Ontologiquement, la nature même de l’album en faisait un objet voué à la circulation. Son contenu était rarement figé ; il se fragmentait et se recomposait au fil des transactions et des exigences des collectionneurs. Ainsi, l’album adhérait à une logique esthétique et matérielle qui encourageait sa propre segmentation et dispersion ; son accent cosmopolite a en outre assuré sa diffusion multidirectionnelle. Il n’est donc pas étonnant qu’un album moghol se soit retrouvé à Amsterdam entre les mains de Rembrandt.

La pratique du Muraqqa’ était également péripatéticienne grâce à l’importante mobilité des artistes en terre d’Islam. Cette circulation était tantôt imposée par le haut, comme lorsque les Empires ottoman ou moghol importèrent de nombreux artistes persans pour exalter leur cour ; pensons aux seize peintres ramenés par Sélim 1er après sa brève conquête de Tabriz en 1514, ou encore du retour en Inde de l’empereur Humâyûn, accompagné d’une large délégation de poètes et d’artisans, après son exil en terre safavide. Mais le plus souvent, le déplacement était volontaire : individus et albums voyageaient de ville en ville, d’atelier en librairie, de marchés en bibliothèques . Ce faisant, ils créèrent un réseau artistique transtemporel et multirégional. Une tradition littéraire et artistique fut transmise par ce biais et se chargea de lier culturellement entre eux les trois empires islamiques. À travers ce flux, les héritages culturels et les conventions picturales étaient adoptées puis adaptées en nouveaux genres et styles correspondant aux aspirations identitaires des autorités politiques, culturelles et religieuses du moment.

Le contenu des albums était tout aussi varié, offrant souvent des mosaïques de portraits formels et informels d’empereurs et de courtisans, de mystiques orientaux et de personnalités religieuses occidentales, mais également des mises en scène d’amoureux dans un jardin ou de cérémonies dans un cadre palatial, des études naturalistes d’animaux ou de plantes – principalement des fleurs – ou encore des schémas à visée pédagogique.
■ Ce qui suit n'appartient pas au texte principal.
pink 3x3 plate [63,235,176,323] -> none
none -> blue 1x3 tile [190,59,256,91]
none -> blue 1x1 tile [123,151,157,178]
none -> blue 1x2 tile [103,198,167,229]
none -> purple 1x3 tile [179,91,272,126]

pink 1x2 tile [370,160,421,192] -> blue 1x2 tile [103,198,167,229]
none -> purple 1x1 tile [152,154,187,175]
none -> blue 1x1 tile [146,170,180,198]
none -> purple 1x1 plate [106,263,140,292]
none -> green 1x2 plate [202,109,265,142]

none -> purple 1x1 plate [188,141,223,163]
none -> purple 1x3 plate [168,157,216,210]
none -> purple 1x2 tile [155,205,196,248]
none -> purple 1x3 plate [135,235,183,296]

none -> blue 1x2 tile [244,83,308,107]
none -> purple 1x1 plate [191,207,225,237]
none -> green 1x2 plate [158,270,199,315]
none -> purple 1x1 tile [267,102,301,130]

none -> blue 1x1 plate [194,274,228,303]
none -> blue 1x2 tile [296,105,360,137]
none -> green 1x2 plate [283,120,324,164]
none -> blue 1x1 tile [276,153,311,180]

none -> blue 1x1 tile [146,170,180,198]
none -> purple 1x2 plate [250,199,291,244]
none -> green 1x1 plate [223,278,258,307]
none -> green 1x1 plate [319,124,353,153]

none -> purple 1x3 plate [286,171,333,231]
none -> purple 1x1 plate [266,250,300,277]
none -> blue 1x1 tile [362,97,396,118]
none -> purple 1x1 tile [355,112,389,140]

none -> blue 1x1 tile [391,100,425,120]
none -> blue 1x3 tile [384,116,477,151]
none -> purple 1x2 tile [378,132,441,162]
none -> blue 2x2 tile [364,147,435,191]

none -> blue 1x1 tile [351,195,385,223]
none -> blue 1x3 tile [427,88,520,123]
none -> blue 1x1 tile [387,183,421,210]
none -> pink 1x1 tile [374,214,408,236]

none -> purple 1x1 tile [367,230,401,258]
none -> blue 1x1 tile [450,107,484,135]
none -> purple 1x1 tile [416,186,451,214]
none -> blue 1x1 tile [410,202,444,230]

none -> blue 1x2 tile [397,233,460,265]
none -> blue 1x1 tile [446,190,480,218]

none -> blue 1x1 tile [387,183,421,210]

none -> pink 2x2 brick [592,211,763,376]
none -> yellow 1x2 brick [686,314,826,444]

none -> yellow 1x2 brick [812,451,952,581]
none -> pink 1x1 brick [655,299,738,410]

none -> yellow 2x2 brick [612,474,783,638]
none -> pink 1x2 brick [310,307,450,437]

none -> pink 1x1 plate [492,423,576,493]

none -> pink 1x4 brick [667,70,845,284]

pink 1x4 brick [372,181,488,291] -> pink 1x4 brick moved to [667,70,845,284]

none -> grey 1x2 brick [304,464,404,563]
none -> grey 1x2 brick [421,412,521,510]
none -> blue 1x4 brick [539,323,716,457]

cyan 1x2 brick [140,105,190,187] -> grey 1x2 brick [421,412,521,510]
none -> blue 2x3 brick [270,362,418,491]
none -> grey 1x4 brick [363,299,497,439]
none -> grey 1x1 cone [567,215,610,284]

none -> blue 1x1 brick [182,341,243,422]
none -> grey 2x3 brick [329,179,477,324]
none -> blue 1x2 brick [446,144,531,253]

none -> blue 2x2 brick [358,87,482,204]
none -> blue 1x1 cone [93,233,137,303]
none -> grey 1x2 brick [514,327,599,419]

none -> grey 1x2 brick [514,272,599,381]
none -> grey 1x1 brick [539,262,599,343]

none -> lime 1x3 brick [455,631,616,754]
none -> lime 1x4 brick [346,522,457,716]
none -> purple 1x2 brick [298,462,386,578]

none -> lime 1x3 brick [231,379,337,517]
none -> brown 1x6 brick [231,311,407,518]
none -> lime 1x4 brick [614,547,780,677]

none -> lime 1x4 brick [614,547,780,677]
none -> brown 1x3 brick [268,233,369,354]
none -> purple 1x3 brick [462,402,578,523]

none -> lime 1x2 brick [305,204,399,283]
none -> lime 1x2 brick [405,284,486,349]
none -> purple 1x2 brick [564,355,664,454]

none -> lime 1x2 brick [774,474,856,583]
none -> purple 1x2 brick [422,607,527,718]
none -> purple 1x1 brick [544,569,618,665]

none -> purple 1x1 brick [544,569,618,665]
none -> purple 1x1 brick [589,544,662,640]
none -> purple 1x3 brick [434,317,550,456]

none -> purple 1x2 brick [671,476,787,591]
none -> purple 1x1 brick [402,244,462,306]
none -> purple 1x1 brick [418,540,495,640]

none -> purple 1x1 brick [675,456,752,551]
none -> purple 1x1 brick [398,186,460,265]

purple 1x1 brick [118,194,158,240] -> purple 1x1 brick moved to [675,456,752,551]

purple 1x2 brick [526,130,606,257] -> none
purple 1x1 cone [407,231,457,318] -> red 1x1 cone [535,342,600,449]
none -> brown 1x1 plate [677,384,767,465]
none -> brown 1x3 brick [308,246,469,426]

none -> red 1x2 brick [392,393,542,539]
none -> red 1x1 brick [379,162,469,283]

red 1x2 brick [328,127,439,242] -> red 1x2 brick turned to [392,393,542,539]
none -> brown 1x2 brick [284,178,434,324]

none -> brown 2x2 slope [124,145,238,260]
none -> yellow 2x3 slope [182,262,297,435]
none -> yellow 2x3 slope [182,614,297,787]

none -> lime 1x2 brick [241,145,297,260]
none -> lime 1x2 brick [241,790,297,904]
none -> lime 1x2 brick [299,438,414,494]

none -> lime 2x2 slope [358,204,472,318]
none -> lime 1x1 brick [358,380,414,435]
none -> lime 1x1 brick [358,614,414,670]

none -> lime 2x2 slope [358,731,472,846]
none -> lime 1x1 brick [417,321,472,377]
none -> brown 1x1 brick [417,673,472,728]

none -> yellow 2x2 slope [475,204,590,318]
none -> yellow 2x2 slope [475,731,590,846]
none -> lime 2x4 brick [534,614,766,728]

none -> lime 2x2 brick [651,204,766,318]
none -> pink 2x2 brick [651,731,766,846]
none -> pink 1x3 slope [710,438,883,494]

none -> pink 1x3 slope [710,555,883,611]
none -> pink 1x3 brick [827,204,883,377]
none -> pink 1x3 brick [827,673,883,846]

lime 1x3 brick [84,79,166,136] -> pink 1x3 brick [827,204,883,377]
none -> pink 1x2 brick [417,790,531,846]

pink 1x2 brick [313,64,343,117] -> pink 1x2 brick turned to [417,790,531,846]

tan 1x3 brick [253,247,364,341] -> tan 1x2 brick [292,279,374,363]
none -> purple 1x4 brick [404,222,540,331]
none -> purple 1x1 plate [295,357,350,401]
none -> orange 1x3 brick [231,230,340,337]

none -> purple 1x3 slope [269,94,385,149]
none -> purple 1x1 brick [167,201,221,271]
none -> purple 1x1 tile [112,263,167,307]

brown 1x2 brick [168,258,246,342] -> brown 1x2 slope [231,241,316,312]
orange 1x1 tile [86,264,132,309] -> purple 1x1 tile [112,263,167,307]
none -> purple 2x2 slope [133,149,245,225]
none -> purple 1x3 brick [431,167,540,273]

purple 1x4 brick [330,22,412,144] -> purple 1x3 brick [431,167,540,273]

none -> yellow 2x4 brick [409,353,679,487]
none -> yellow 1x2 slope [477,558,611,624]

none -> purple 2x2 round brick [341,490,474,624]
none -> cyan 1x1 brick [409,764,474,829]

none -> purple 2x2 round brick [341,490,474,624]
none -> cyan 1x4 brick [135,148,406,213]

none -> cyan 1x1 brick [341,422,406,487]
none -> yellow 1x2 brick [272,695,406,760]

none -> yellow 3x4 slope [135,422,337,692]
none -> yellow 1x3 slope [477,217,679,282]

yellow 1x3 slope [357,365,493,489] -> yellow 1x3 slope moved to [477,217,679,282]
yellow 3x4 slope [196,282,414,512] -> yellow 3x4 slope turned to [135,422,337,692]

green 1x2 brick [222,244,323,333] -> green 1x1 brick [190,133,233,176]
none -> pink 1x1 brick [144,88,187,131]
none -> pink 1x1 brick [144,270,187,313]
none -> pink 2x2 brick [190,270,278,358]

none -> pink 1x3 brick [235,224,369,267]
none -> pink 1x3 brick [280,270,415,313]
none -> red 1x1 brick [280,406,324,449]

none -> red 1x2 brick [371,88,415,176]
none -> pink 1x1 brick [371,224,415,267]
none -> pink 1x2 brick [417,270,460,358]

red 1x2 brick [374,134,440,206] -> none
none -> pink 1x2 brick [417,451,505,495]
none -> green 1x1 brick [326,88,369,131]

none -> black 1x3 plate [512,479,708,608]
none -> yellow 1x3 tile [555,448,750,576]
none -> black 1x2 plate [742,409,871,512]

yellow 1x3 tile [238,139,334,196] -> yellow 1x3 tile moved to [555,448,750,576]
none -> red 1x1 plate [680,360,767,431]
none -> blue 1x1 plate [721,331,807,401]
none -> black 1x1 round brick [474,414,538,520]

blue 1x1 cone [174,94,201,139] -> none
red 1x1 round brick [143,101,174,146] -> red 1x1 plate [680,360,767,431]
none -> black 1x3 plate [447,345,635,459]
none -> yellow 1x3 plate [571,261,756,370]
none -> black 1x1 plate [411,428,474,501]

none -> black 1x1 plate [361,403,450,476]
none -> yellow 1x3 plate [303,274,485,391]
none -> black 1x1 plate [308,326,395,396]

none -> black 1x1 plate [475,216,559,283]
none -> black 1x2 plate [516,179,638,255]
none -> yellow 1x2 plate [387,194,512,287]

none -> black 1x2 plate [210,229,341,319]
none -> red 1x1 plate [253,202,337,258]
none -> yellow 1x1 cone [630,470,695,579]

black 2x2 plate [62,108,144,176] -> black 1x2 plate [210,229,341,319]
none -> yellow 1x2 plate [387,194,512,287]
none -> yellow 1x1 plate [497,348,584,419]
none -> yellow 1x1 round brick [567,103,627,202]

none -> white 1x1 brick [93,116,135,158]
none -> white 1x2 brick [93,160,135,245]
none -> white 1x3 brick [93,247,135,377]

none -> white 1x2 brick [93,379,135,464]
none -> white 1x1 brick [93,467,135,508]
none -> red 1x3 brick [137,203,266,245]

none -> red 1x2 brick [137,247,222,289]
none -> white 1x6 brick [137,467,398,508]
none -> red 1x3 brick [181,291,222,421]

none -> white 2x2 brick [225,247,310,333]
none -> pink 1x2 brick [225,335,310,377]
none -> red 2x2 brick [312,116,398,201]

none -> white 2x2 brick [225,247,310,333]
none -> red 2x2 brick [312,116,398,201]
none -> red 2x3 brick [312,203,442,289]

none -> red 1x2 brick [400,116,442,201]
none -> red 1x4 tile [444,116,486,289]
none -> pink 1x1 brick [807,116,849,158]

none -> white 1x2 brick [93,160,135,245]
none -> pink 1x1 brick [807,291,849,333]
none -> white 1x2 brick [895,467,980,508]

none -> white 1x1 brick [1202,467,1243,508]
Alors que la tradition classique des manuscrits enluminés islamiques se concentrait sur des scènes plutôt encombrées avec un contenu narratif fort, la miniature directement destinée à l’inclusion dans un album privilégiait des scènes plus dépouillées, aux personnages moins nombreux, mais plus grands. Les scènes entièrement recouvertes d’illustrations avaient tendance à laisser place à des scènes partiellement peintes et à des personnages placés sur un fond uni.

À partir du milieu du XVIe siècle, furent produits pour les visiteurs européens de Constantinople, capitale cosmopolite, des « albums de costumes » contenant des portraits de types génériques représentant les différents groupes ethniques, socio-économiques, militaires ou bureaucratiques présents au sein de l’Empire ottoman. Une pratique similaire existait en Inde moghole ; les habitants de l’empire, habillés de leurs costumes traditionnels, étaient classés par type régional et ethnique ou par caste et profession. Enfin, toutes les cours conservaient des albums composés entièrement de portraits de personnages dans le but de les identifier avant des rendez-vous ou des négociations  – nombres d’entre eux, à l’image des saints dans l’art européen, portaient des objets qui leurs étaient associés pour faciliter leur identification.

Objets de luxe coûteux et prestigieux, les albums étaient souvent remis comme des présents pour marquer une étape importante dans la vie, comme l’accession au pouvoir d’un prince. De même, ils étaient offerts comme cadeaux diplomatiques entre souverains, qui les appréciaient en tant que véhicule de communication de leurs aspirations politiques et de leurs ambitions mondaines.